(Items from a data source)
◆ ◆ ◆ ◆ ◆ ◆ ◆
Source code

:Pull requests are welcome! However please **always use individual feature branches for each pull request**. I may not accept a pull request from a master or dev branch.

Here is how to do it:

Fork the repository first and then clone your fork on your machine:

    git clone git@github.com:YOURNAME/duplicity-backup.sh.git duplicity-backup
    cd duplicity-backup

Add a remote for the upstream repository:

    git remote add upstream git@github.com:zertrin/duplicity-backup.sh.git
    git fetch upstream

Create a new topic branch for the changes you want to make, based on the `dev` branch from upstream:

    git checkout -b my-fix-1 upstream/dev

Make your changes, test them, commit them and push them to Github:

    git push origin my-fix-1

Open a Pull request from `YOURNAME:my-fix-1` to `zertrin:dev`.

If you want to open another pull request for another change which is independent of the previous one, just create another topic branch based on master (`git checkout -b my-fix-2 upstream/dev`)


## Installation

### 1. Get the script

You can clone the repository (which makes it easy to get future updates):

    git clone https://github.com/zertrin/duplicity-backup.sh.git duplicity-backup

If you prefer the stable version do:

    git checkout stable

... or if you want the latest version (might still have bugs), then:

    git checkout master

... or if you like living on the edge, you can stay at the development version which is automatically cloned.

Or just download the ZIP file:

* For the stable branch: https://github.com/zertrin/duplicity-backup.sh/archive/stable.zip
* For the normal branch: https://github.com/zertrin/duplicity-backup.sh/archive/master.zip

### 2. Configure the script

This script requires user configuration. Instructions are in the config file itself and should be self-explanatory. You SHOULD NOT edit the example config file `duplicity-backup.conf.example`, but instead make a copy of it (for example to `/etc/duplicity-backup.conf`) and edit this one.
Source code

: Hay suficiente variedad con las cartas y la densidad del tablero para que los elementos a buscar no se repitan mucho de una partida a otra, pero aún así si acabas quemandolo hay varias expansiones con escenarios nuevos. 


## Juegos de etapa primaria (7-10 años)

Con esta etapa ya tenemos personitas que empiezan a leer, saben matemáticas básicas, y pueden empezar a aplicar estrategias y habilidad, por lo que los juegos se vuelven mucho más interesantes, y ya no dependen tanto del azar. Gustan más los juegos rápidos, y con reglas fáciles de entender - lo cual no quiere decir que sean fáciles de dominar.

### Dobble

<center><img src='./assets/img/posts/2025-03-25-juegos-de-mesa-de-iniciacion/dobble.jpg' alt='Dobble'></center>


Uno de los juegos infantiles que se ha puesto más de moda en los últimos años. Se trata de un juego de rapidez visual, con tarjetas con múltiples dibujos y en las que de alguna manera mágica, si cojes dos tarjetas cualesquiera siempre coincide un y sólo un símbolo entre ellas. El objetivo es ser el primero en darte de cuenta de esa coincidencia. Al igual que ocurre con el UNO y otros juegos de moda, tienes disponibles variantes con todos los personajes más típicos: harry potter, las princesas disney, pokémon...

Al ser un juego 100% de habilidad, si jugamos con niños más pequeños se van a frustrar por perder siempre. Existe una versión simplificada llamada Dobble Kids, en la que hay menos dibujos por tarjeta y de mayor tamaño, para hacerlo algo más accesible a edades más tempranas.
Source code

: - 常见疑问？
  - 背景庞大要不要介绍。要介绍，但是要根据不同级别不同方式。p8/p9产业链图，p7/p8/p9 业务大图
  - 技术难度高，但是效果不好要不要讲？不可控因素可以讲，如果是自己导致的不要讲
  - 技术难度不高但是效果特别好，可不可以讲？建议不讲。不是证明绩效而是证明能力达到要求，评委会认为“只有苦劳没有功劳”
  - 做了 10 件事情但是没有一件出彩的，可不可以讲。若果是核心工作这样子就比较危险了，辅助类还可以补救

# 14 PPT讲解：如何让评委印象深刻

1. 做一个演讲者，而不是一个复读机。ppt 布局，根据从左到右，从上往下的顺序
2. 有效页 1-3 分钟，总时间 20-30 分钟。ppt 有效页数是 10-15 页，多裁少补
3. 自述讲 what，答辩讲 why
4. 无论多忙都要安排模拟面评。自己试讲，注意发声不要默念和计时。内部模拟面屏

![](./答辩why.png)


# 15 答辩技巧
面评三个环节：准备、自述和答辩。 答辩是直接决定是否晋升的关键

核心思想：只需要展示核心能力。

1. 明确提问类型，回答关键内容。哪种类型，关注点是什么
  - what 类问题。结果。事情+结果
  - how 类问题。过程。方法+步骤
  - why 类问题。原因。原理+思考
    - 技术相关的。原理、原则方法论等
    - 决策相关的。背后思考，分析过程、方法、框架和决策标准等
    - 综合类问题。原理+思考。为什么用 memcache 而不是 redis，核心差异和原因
◆ ◆ ◆ ◆ ◆ ◆ ◆
WHAT IS EXPECTED: Reproduce all of the material above word for word, keeping every line unchanged.

EXERCISE SOLUTION:
Source code

:Pull requests are welcome! However please **always use individual feature branches for each pull request**. I may not accept a pull request from a master or dev branch.

Here is how to do it:

Fork the repository first and then clone your fork on your machine:

    git clone git@github.com:YOURNAME/duplicity-backup.sh.git duplicity-backup
    cd duplicity-backup

Add a remote for the upstream repository:

    git remote add upstream git@github.com:zertrin/duplicity-backup.sh.git
    git fetch upstream

Create a new topic branch for the changes you want to make, based on the `dev` branch from upstream:

    git checkout -b my-fix-1 upstream/dev

Make your changes, test them, commit them and push them to Github:

    git push origin my-fix-1

Open a Pull request from `YOURNAME:my-fix-1` to `zertrin:dev`.

If you want to open another pull request for another change which is independent of the previous one, just create another topic branch based on master (`git checkout -b my-fix-2 upstream/dev`)


## Installation

### 1. Get the script

You can clone the repository (which makes it easy to get future updates):

    git clone https://github.com/zertrin/duplicity-backup.sh.git duplicity-backup

If you prefer the stable version do:

    git checkout stable

... or if you want the latest version (might still have bugs), then:

    git checkout master

... or if you like living on the edge, you can stay at the development version which is automatically cloned.

Or just download the ZIP file:

* For the stable branch: https://github.com/zertrin/duplicity-backup.sh/archive/stable.zip
* For the normal branch: https://github.com/zertrin/duplicity-backup.sh/archive/master.zip

### 2. Configure the script

This script requires user configuration. Instructions are in the config file itself and should be self-explanatory. You SHOULD NOT edit the example config file `duplicity-backup.conf.example`, but instead make a copy of it (for example to `/etc/duplicity-backup.conf`) and edit this one.
Source code

: Hay suficiente variedad con las cartas y la densidad del tablero para que los elementos a buscar no se repitan mucho de una partida a otra, pero aún así si acabas quemandolo hay varias expansiones con escenarios nuevos. 


## Juegos de etapa primaria (7-10 años)

Con esta etapa ya tenemos personitas que empiezan a leer, saben matemáticas básicas, y pueden empezar a aplicar estrategias y habilidad, por lo que los juegos se vuelven mucho más interesantes, y ya no dependen tanto del azar. Gustan más los juegos rápidos, y con reglas fáciles de entender - lo cual no quiere decir que sean fáciles de dominar.

### Dobble

<center><img src='./assets/img/posts/2025-03-25-juegos-de-mesa-de-iniciacion/dobble.jpg' alt='Dobble'></center>


Uno de los juegos infantiles que se ha puesto más de moda en los últimos años. Se trata de un juego de rapidez visual, con tarjetas con múltiples dibujos y en las que de alguna manera mágica, si cojes dos tarjetas cualesquiera siempre coincide un y sólo un símbolo entre ellas. El objetivo es ser el primero en darte de cuenta de esa coincidencia. Al igual que ocurre con el UNO y otros juegos de moda, tienes disponibles variantes con todos los personajes más típicos: harry potter, las princesas disney, pokémon...

Al ser un juego 100% de habilidad, si jugamos con niños más pequeños se van a frustrar por perder siempre. Existe una versión simplificada llamada Dobble Kids, en la que hay menos dibujos por tarjeta y de mayor tamaño, para hacerlo algo más accesible a edades más tempranas.
Source code

: - 常见疑问？
  - 背景庞大要不要介绍。要介绍，但是要根据不同级别不同方式。p8/p9产业链图，p7/p8/p9 业务大图
  - 技术难度高，但是效果不好要不要讲？不可控因素可以讲，如果是自己导致的不要讲
  - 技术难度不高但是效果特别好，可不可以讲？建议不讲。不是证明绩效而是证明能力达到要求，评委会认为“只有苦劳没有功劳”
  - 做了 10 件事情但是没有一件出彩的，可不可以讲。若果是核心工作这样子就比较危险了，辅助类还可以补救

# 14 PPT讲解：如何让评委印象深刻

1. 做一个演讲者，而不是一个复读机。ppt 布局，根据从左到右，从上往下的顺序
2. 有效页 1-3 分钟，总时间 20-30 分钟。ppt 有效页数是 10-15 页，多裁少补
3. 自述讲 what，答辩讲 why
4. 无论多忙都要安排模拟面评。自己试讲，注意发声不要默念和计时。内部模拟面屏

![](./答辩why.png)


# 15 答辩技巧
面评三个环节：准备、自述和答辩。 答辩是直接决定是否晋升的关键

核心思想：只需要展示核心能力。

1. 明确提问类型，回答关键内容。哪种类型，关注点是什么
  - what 类问题。结果。事情+结果
  - how 类问题。过程。方法+步骤
  - why 类问题。原因。原理+思考
    - 技术相关的。原理、原则方法论等
    - 决策相关的。背后思考，分析过程、方法、框架和决策标准等
    - 综合类问题。原理+思考。为什么用 memcache 而不是 redis，核心差异和原因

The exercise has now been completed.